Ооновскому командованию ещё предстояло взять сербское тяжёлое оружие, отводимое от Сараево, под свой контроль. Во второй половине дня возникли вопросы к одному из секторов сербских позиций близ Сараево. Вроде бы там оставались какие-то «лишние» вооружения. Мы вместе с Ивановским забрались в ооновский бронетранспортёр и направились к командиру этого сектора. По ходу разговора с сербскими офицерами проблема нашла своё решение ко всеобщему удовлетворению. Это дало основание бросить журналистам вызывающую фразу: «Если вы найдёте в окрестностях какую-то старую пушку, у вас два варианта — или разбомбить всё вокруг к чёртовой матери, или обратиться к нам, и мы урегулируем дело».

От сербов надо было возвращаться в штаб-квартиру ООН в Сараево. Всё оказалось не так просто, по какой-то причине мы застряли в пути на два часа. Обратило на себя внимание поведение французских солдат, бронетранспортёром которых мы на этот раз воспользовались: они были совершенно невозмутимы, продолжали сидеть в бронежилетах и касках, и любезно угощали нас гусиным паштетом. Добравшись до ооновской штаб-квартиры, подсел в столовой к генералу Роузу. «Никакой бомбардировки не будет», — сказал англичанин вполне буднично. Оставалось только посмотреть, как пройдёт ночь. На ночлег нас приютил российский ооновец Игорь Андреев. При свечах в отсутствие электричества отпраздновали мой наступивший день рождения. На следующее утро по дороге в аэропорт заехал в ооновский пресс-центр. Журналисты были не в духе — сенсации, на которую они рассчитывали, не произошло. Особенно мрачны были телевизионщики. Они понимали, что бомбёжек не будет, но всю ночь им пришлось провести на крышах домов — дежурили на всякий случай, не желая, пропустив «события», остаться без работы.
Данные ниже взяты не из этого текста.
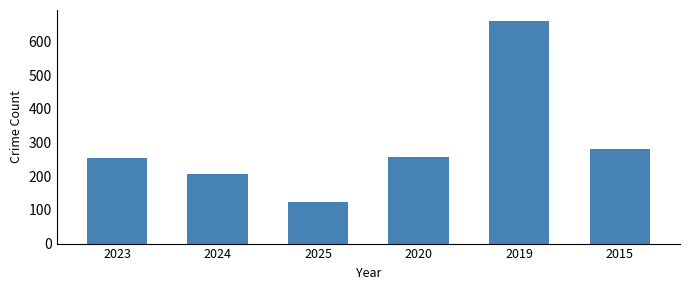

What is the change in value from 2025 to 2020?

+135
Когда наш Ил-76 поднялся в пустое небо (из-за возможных бомбёжек большинство полётов отменили), нельзя было не испытать чувство «глубокого удовлетворения», близкое к эйфории.

События вокруг Сараево вызвали бурную реакцию мировой прессы. При всей разноголосице общим было то, что теперь позиции России в Европе и мире выглядят совершенно по-новому. Преднамеренно ссылаюсь на публикации корреспондентов газеты «Правда», которая ранее не жаловала российскую внешнюю политику:

«„Русские идут!“ — с этой отчаянно-классической фразы начинают в последние дни свои фронтовые репортажи из-под Сараево британские периодические издания.
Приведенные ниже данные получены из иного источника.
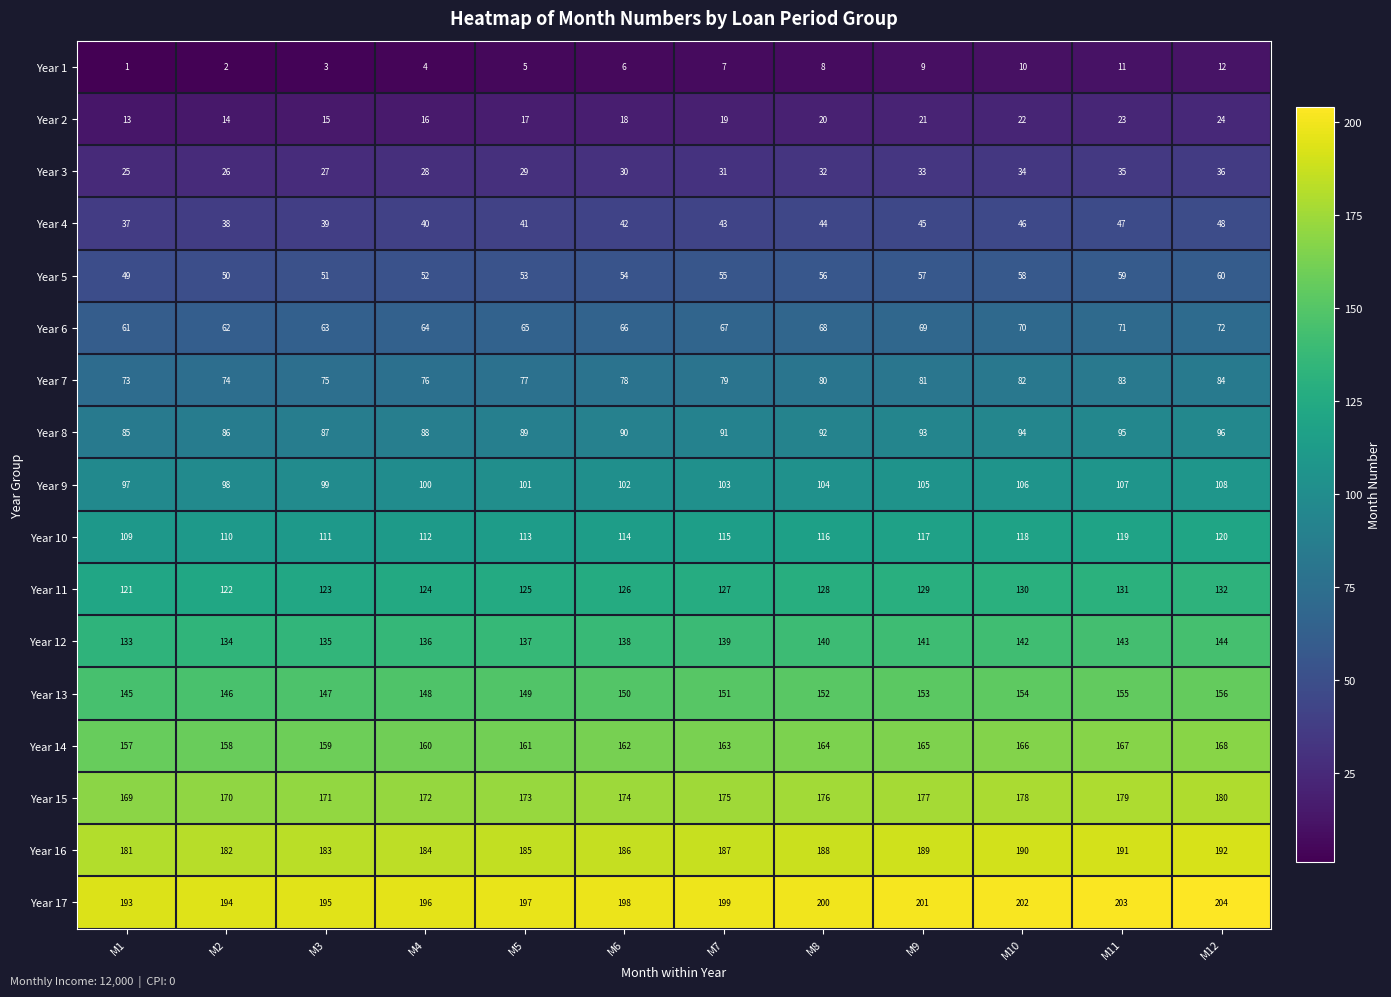

What is the sum of all Year 6 values?

798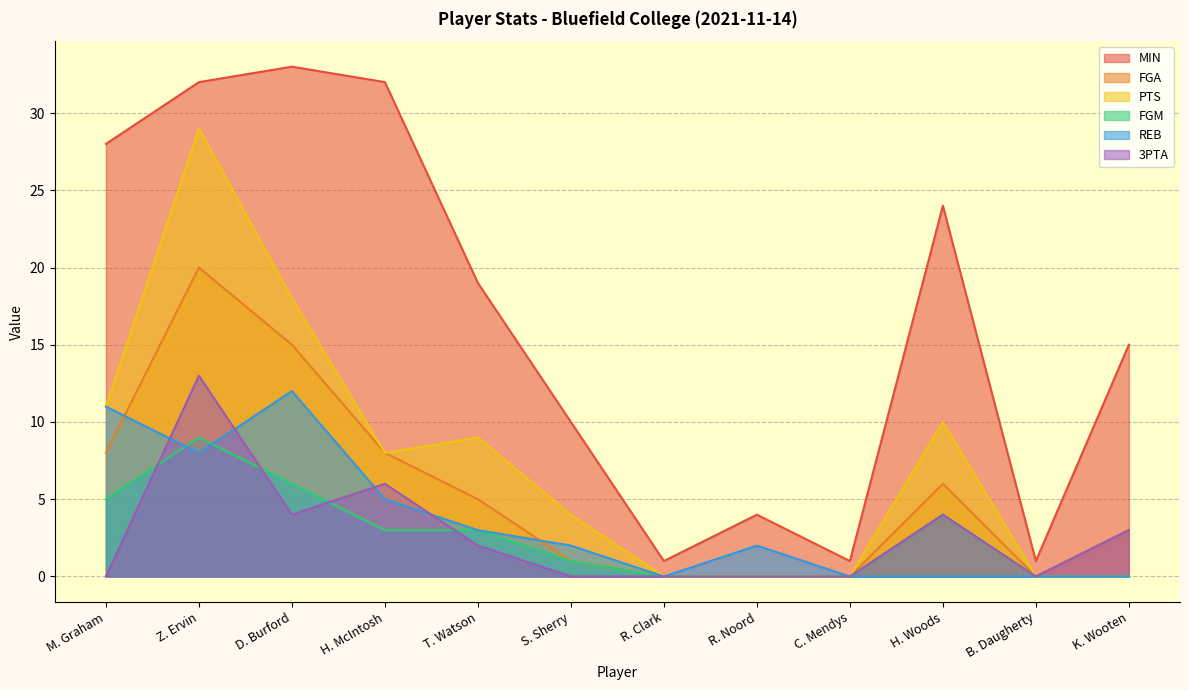

True or false: FGA has a value of 0 at C. Mendys.

True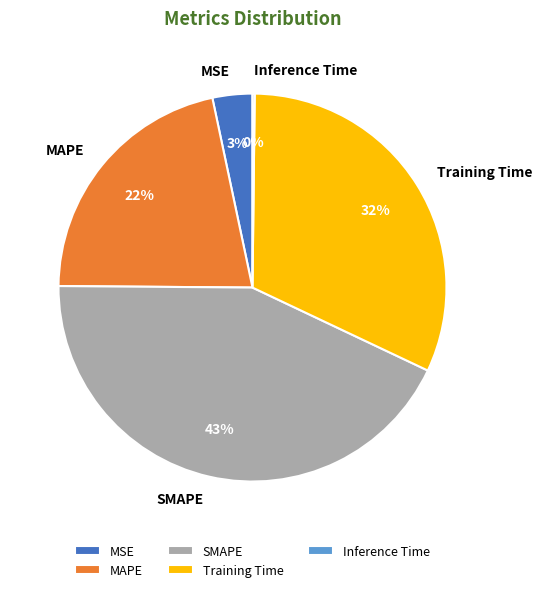

Is there a majority slice in this chart?

No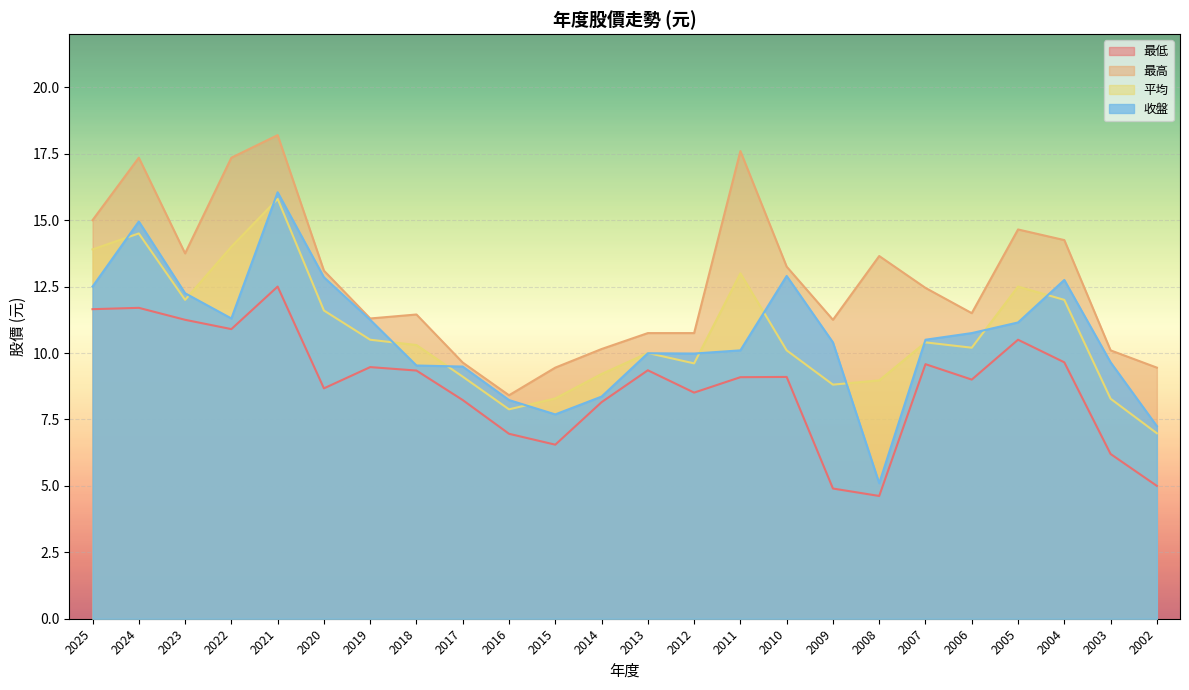

How many lines are shown in the chart?

4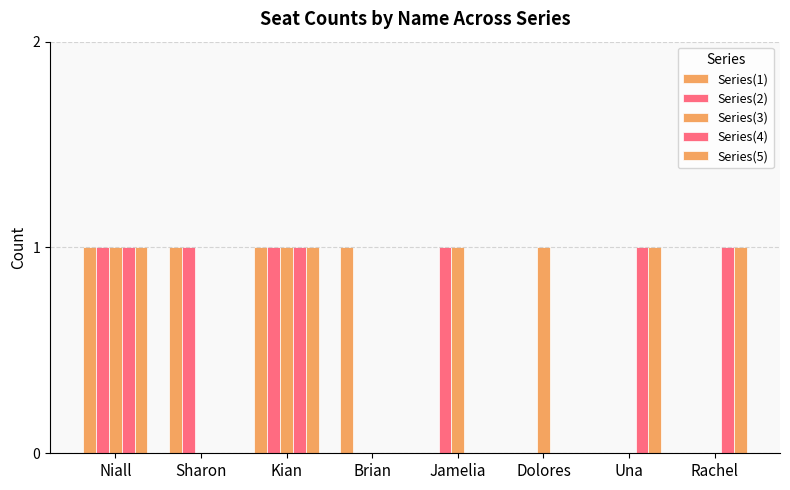

Count the number of data series in this chart.

5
Не скрывая восторженной встречи нашего воинского контингента жителями Пале, Times признаёт, что вступление российской колонны в этот пригород боснийской столицы было, без всякого преувеличения, „триумфальным“. „Дети, — отмечается в публикации, — залезали на борта бронетранспортёров, а взрослые поднимали младенцев к раскрытым окнам автомашин — за русскими поцелуями. Сербские солдаты забирались в грузовики за рукопожатиями, а вслед за ними туда же протягивались цветы и… бутылки со спиртным“».